What happened during the incident?
According to the victim’s sister, Lewis burnt from his eyebrows all the way down to mid-thigh. While accidents can occur, especially at a smoking section, part of the problem was the immediate response from the staff members that followed. The security camera footage shows that the staff members were frantic, unsure what to do next. Despite this being a clear emergency with one of their residents catching on fire, there was no clear designated leader, no one who seemed to know what to do next. The standard protocol would be to place a blanket over the person on fire. Doing so would remove the oxygen from the flame, which would cause the fire to die out.
Instead, nursing home staff directly spray Lewis with a fire extinguisher and then actually wheel him back outside onto the patio while he is still confined in his wheelchair. As Lewis sits in his chair, motionless and covered with foam, no one checks to see whether he is alive or dead. No one checks his airways, and it takes five minutes before a staff member arrives with oxygen.
There is nothing on the security camera video that would suggest that any of the staff members try to take care of Lewis (for example, attempt CPR) until the Chicago EMS personnel arrives on the scene. When that happens, crucial minutes that might have made the difference have come and gone. The EMS personnel finds that Lewis has entered into cardiac arrest. Ten long agonizing minutes after first catching fire, someone finally administers CPR to Lewis.

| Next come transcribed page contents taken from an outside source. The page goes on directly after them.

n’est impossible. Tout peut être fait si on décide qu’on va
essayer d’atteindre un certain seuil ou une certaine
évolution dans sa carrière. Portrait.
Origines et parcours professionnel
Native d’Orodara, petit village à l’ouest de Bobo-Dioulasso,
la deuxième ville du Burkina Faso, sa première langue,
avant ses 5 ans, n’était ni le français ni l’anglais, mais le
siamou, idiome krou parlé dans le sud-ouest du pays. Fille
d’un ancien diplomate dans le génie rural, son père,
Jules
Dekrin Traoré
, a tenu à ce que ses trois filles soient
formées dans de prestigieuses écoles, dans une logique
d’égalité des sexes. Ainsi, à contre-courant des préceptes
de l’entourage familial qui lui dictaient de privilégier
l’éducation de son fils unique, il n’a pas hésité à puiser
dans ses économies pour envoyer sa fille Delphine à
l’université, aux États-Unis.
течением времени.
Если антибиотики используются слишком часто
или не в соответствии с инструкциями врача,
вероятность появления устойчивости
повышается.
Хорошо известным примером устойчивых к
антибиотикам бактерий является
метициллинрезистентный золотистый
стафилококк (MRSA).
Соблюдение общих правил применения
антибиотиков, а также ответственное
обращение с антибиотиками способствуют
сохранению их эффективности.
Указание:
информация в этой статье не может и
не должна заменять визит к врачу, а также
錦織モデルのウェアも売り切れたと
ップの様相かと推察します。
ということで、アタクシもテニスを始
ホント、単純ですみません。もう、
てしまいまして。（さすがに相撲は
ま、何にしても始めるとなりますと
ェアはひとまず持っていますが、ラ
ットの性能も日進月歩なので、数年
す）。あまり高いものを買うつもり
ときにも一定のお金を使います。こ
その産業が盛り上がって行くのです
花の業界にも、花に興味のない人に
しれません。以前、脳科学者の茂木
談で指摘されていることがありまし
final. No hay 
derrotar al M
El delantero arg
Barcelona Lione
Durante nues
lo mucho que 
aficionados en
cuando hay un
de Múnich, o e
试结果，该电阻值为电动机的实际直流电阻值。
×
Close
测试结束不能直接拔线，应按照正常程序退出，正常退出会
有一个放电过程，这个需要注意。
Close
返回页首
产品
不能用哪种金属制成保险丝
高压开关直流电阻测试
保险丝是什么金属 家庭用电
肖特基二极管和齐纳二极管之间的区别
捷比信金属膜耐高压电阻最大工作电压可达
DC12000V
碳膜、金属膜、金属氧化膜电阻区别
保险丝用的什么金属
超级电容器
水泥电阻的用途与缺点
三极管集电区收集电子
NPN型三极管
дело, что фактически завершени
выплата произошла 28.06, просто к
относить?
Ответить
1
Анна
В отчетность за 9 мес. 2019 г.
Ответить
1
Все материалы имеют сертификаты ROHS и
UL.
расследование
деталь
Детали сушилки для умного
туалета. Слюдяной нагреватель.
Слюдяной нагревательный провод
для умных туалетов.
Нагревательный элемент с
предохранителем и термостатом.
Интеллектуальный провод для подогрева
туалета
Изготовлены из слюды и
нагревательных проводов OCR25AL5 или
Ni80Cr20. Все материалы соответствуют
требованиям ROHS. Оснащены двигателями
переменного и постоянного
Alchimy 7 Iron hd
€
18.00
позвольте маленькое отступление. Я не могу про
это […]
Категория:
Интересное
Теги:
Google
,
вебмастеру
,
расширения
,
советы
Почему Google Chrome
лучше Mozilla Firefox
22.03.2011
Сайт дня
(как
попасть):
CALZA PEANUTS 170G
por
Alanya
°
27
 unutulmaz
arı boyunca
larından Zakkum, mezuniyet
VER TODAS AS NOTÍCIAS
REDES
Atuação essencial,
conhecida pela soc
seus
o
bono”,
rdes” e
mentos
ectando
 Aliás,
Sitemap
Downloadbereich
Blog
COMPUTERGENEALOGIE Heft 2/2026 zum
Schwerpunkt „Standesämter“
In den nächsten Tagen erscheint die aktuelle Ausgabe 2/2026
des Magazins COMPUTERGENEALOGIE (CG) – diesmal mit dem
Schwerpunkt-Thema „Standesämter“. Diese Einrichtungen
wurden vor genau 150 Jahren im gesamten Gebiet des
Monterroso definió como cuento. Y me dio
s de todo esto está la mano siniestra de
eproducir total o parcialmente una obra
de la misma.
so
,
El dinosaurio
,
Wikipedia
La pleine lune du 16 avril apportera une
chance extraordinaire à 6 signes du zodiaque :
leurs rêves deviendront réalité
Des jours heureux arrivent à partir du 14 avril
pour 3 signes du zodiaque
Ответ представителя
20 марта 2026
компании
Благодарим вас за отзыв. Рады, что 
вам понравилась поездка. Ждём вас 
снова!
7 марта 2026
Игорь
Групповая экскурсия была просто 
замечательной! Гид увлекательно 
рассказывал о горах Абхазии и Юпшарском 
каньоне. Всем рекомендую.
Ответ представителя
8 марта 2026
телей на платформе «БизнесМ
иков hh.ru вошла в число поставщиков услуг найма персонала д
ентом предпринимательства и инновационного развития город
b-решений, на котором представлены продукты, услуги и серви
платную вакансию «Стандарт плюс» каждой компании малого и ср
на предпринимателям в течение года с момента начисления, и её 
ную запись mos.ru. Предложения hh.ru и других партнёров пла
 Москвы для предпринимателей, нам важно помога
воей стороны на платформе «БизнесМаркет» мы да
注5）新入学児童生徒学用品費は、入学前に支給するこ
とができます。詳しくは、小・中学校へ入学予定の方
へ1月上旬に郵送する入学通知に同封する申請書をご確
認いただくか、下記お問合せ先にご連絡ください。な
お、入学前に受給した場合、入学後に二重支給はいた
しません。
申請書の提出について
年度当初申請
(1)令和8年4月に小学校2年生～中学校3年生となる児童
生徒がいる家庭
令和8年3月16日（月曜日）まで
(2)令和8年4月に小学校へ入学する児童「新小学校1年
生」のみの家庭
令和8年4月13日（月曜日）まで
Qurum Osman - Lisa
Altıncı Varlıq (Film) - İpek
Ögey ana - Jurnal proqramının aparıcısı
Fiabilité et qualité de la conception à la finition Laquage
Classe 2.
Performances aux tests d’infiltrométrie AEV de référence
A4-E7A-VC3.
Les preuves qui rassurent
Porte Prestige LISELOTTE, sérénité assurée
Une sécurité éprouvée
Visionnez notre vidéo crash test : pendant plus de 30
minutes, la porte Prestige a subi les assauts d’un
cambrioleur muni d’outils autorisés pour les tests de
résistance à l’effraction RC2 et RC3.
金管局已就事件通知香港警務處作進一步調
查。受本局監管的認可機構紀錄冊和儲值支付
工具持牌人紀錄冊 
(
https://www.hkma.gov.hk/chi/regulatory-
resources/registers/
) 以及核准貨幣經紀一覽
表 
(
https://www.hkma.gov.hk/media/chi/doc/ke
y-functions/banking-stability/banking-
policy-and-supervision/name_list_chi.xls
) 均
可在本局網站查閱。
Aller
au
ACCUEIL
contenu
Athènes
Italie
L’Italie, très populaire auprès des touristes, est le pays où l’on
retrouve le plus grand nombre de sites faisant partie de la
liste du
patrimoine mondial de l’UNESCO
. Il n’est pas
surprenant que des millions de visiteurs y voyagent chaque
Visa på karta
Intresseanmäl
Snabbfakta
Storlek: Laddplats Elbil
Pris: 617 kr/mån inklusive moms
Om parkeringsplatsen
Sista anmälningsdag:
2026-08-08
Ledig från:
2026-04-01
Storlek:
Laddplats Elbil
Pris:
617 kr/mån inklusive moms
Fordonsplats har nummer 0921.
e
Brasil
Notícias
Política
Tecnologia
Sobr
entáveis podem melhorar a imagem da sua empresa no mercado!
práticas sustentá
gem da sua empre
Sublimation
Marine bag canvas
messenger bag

Despite the EMS personnel’s best efforts, Lewis is pronounced dead at a local hospital later that day.
While the Lake Shore HealthCare and Rehabilitation Centre did not want to comment on the incident (citing privacy reasons), it is important to note that it did receive a citation for failing to train staff in emergency procedures. Lewis’ sister has since filed a wrongful lawsuit against the company, which is ultimately the only way to ensure lasting change.
While what happened to Lawrence Lewis is a tragic event, it is unfortunately not a rare occurrence. Because it is not a rare occurrence it is important to hold all parties responsible, because when we enter someone into an assisted care or physical rehabilitation facility, we expect them to be safe. You should expect staff members to have the necessary training to respond to emergency situations instead of ‘freezing up’ as they did here.